How did Beyonce make that Grammy performance so spectacular? Some behind-the-scenes secrets

How did Beyonce make that Grammy performance so spectacular? Some behind-the-scenes secrets


Beyonce channelled real royalty in her golden outfits.
Photo: Reuters

Beyonce’s nine-minute performance at the 2017 Grammy Awards was among the most ambitious and logistically complex live segment the Grammys, or any other awards show, has attempted.

The expansive medley of Love Drought and Sandcastles employed two dozen dancers, a live band offstage and thousands of flowers spread across the full breadth of the Staples Centre stage. It also incorporated the interplay of Beyonce in the flesh with film footage of her pregnant form projected onto a scrim, or gauze backdrop, during the number.

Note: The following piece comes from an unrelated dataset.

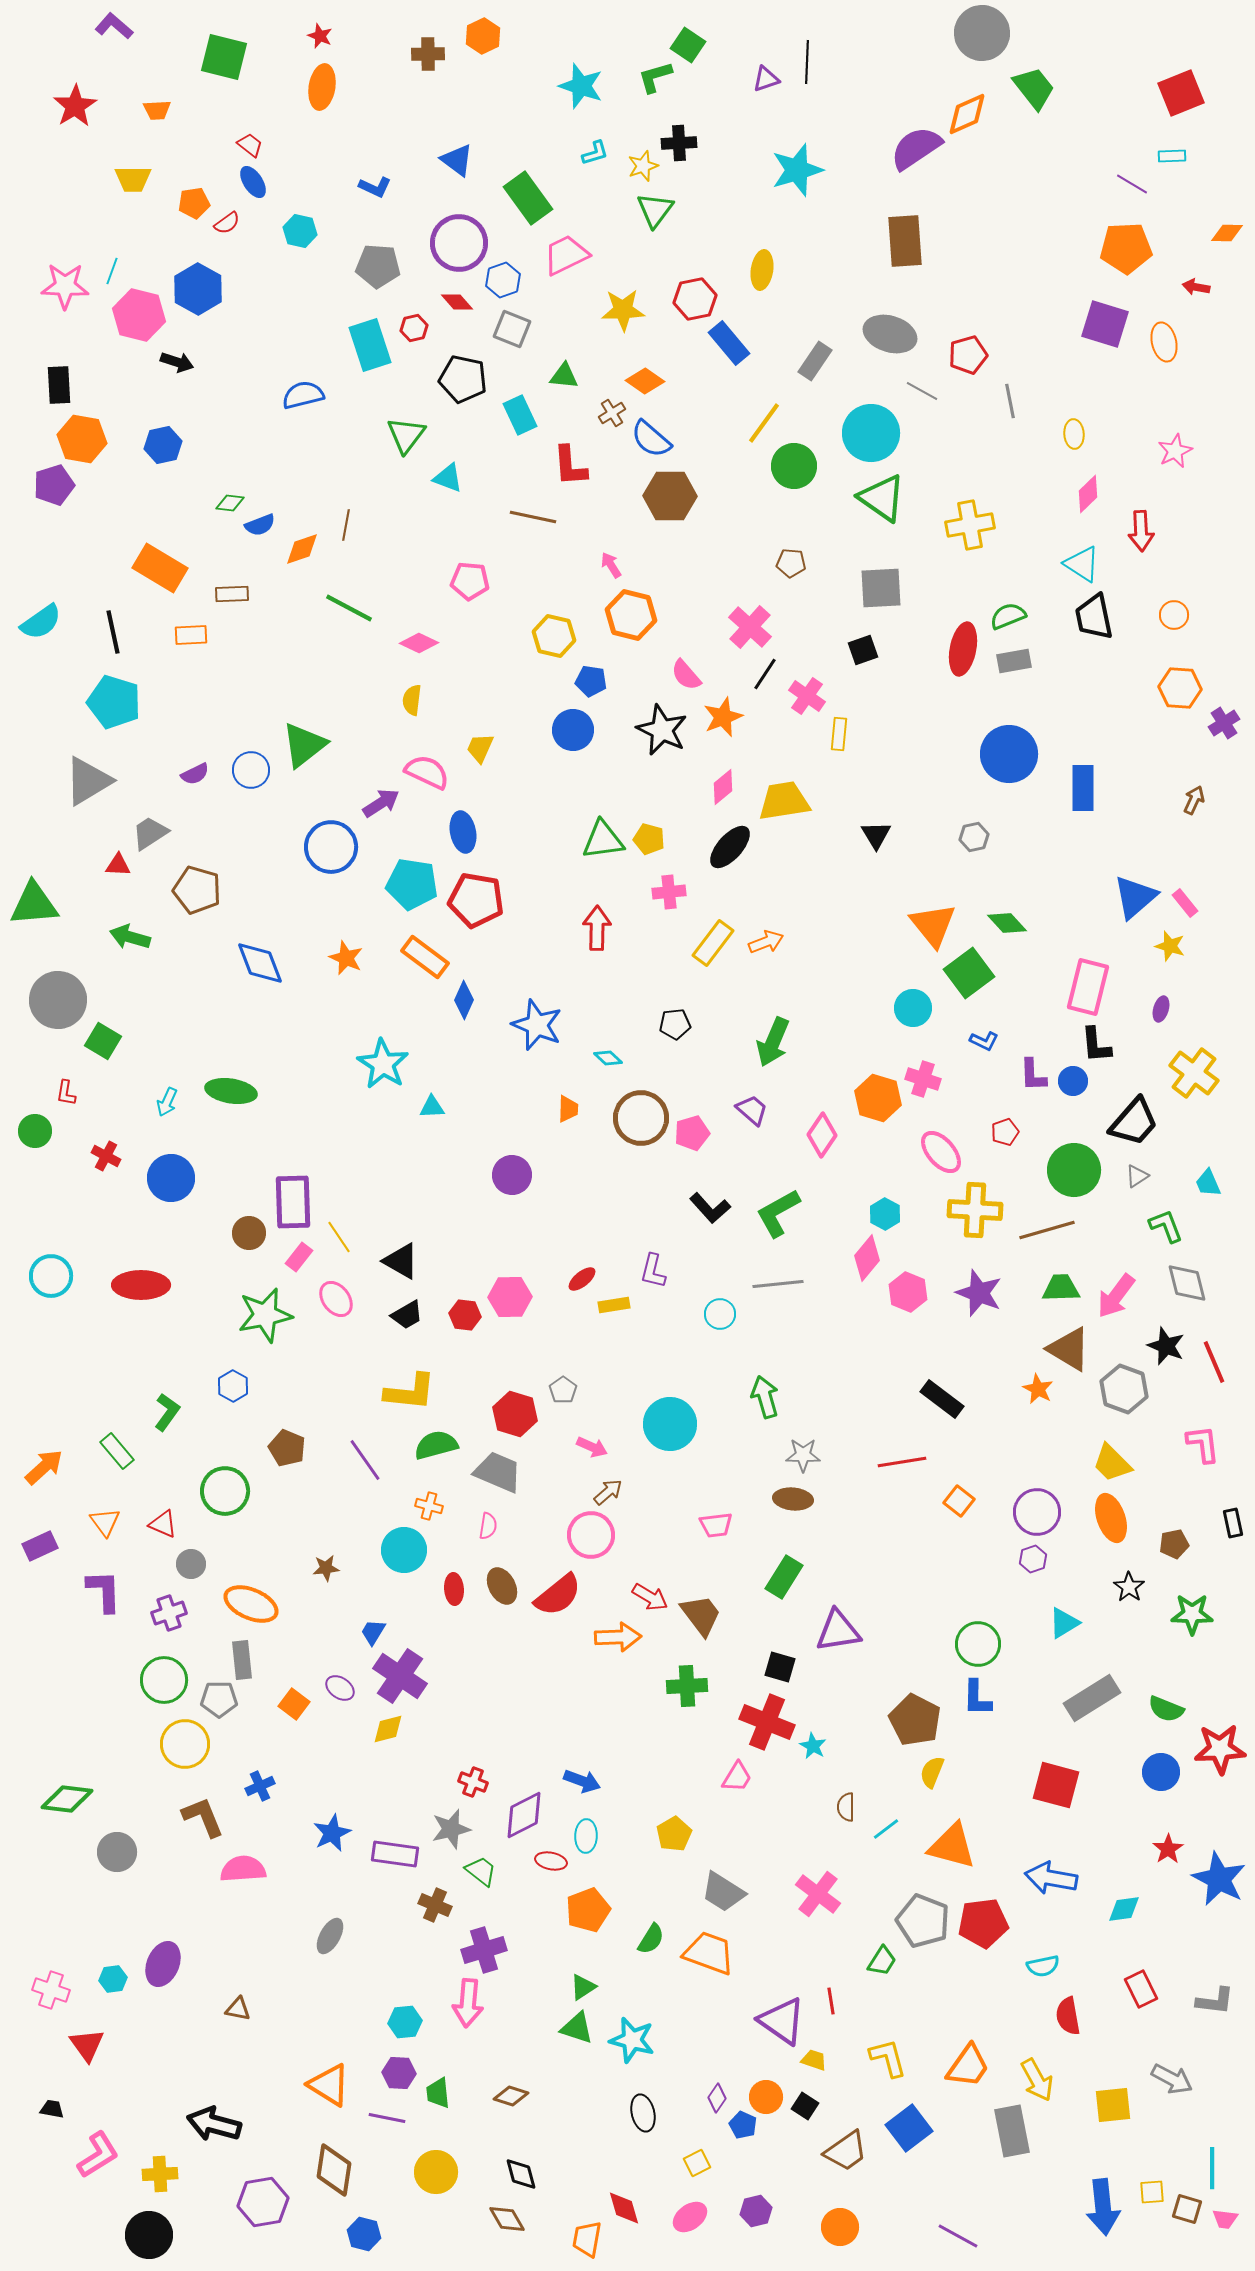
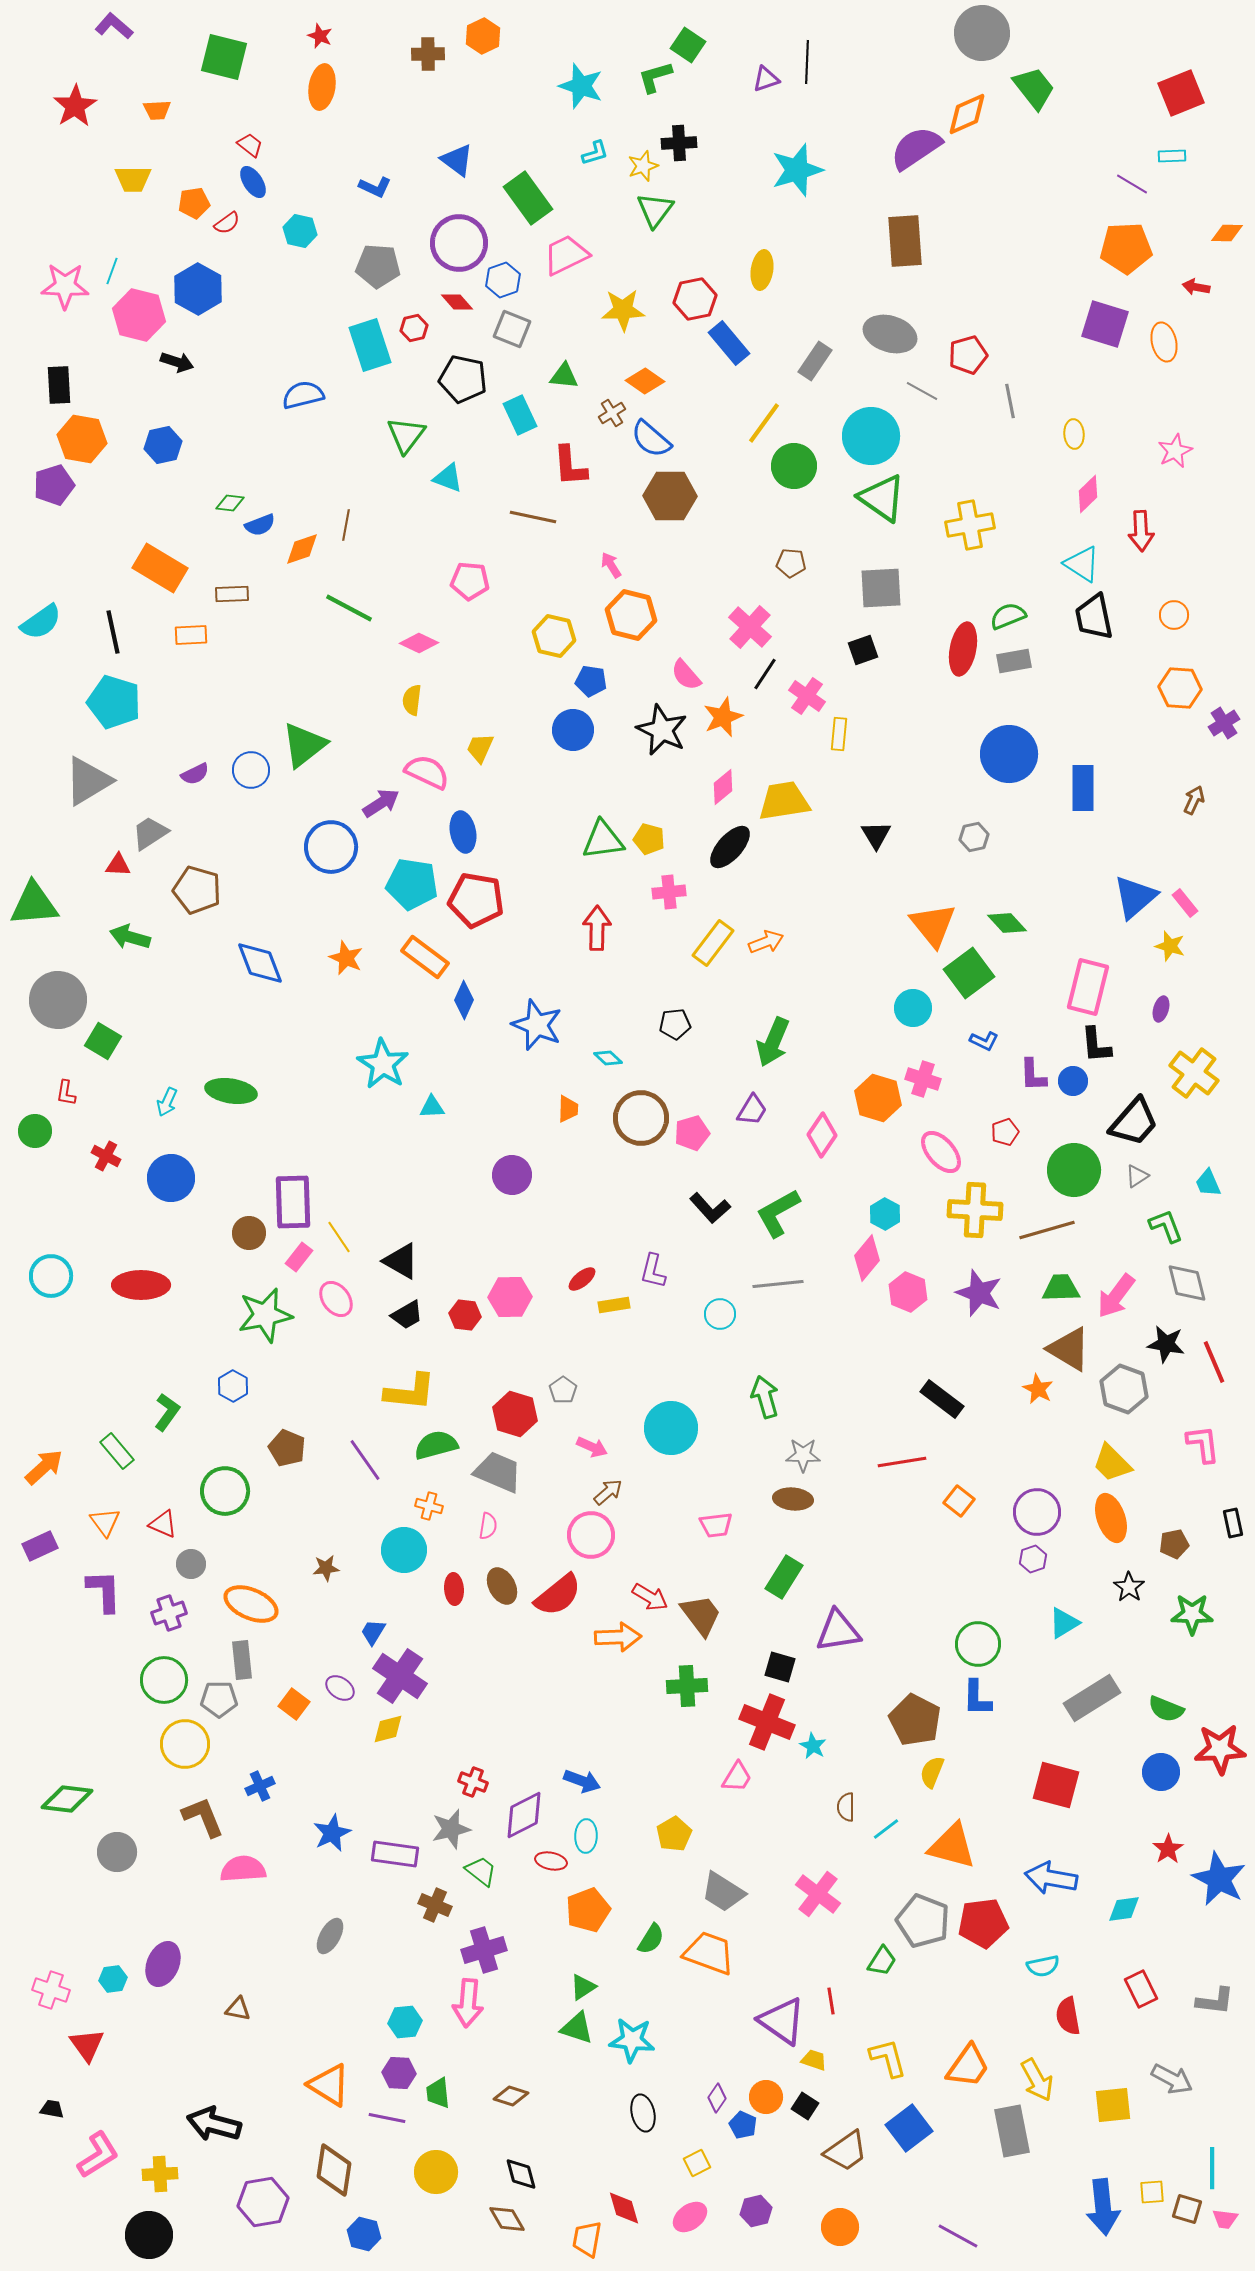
cyan circle at (871, 433): moved 3 px down
purple trapezoid at (752, 1110): rotated 80 degrees clockwise
black star at (1166, 1346): moved 2 px up; rotated 12 degrees counterclockwise
cyan circle at (670, 1424): moved 1 px right, 4 px down
cyan star at (632, 2040): rotated 9 degrees counterclockwise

The latter element took a good chunk of the 90-minute rehearsal time she was allotted on Thursday, and was a good reminder of how much work goes on backstage, and by technical teams, to make a performance seamless. Beyonce appeared on the first of four days of sessions fine-tuning nearly two dozen live performances for this year’s edition of the telecast.

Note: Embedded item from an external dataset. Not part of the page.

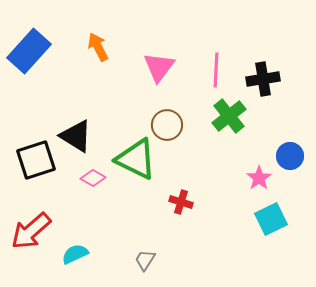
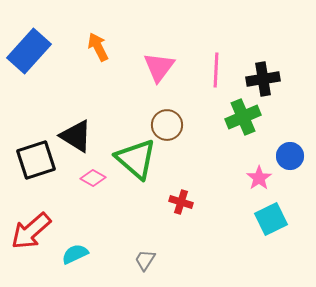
green cross: moved 14 px right, 1 px down; rotated 16 degrees clockwise
green triangle: rotated 15 degrees clockwise
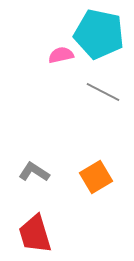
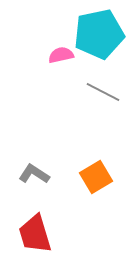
cyan pentagon: rotated 24 degrees counterclockwise
gray L-shape: moved 2 px down
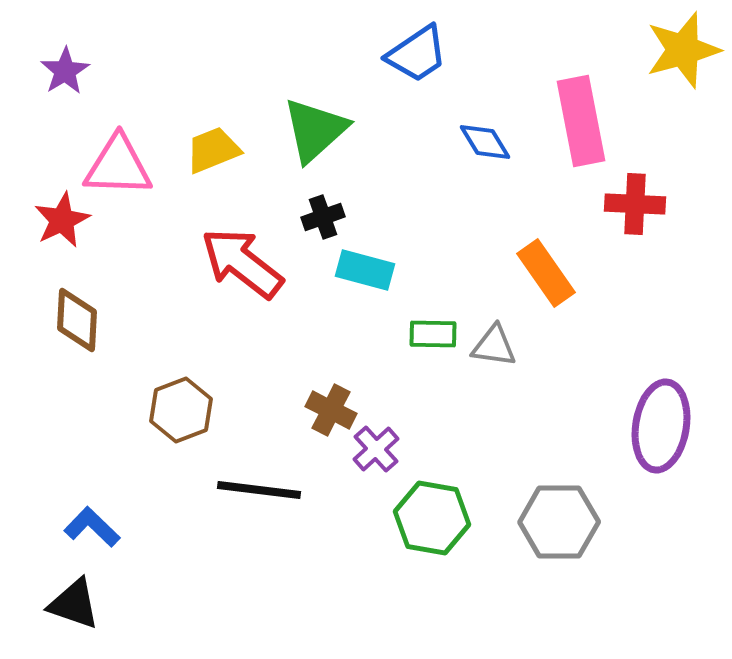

“Can we bring the image down? It needs to look like her feet are really on the ground,” a disembodied voice boomed over the house public address system as crew members attempted to sync up images on the scrim with the live Beyonce stand-in on the stage behind it. The goal: to have them appear one and the same for millions of TV viewers.
Minutes rolled by, then more minutes, as nothing appeared to happen.

“What are we waiting on guys?” The voice asked again.

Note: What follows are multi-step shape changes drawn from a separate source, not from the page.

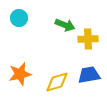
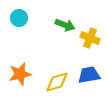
yellow cross: moved 2 px right, 1 px up; rotated 24 degrees clockwise
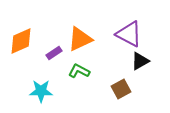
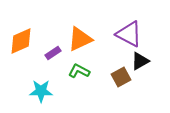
purple rectangle: moved 1 px left
brown square: moved 12 px up
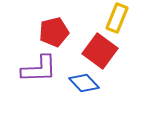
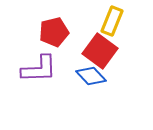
yellow rectangle: moved 5 px left, 3 px down
blue diamond: moved 7 px right, 7 px up
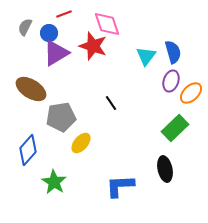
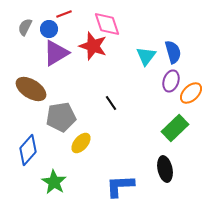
blue circle: moved 4 px up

After preliminary run-throughs for the two dozen dancers to find and hit their marks, Beyonce joined in, outfitted in a glittering gold chain-mail dress draping her protruding belly (she’s having twins), a thick band of gold rings around her neck and a sunburst-like headdress.

On the first stab with the star on board, she experienced difficulty navigating through a bank of flowers around a chair she was to sit on during the Sandcastles second half of the sequence. The chair was quickly turned 180 degrees so she could take her position without first walking around it.

After a third time out, everything appeared to function as planned, at just a few minutes after rehearsals were scheduled to conclude at 9.30 p.m.

But the power of Beyonce is not to be underestimated.

“Can we do it one more time, please?” she asked, and without a moment’s pause, the answer boomed out: “Of course. Everyone take your places.”

“Thank you,” she replied. “I really appreciate it.”

Again singing the sequence that first calls a lover out for his lies, and then tells him “I know I promised that I couldn’t stay/But every promise don’t work out that way,” she added a coda with an even more hopeful message, voiced as flower petals floated down from above: “If we’re going to heal, let it be glorious.”

The stage manager’s voice, however, had the last word: “OK everybody. That’s a wrap. Strike the set.”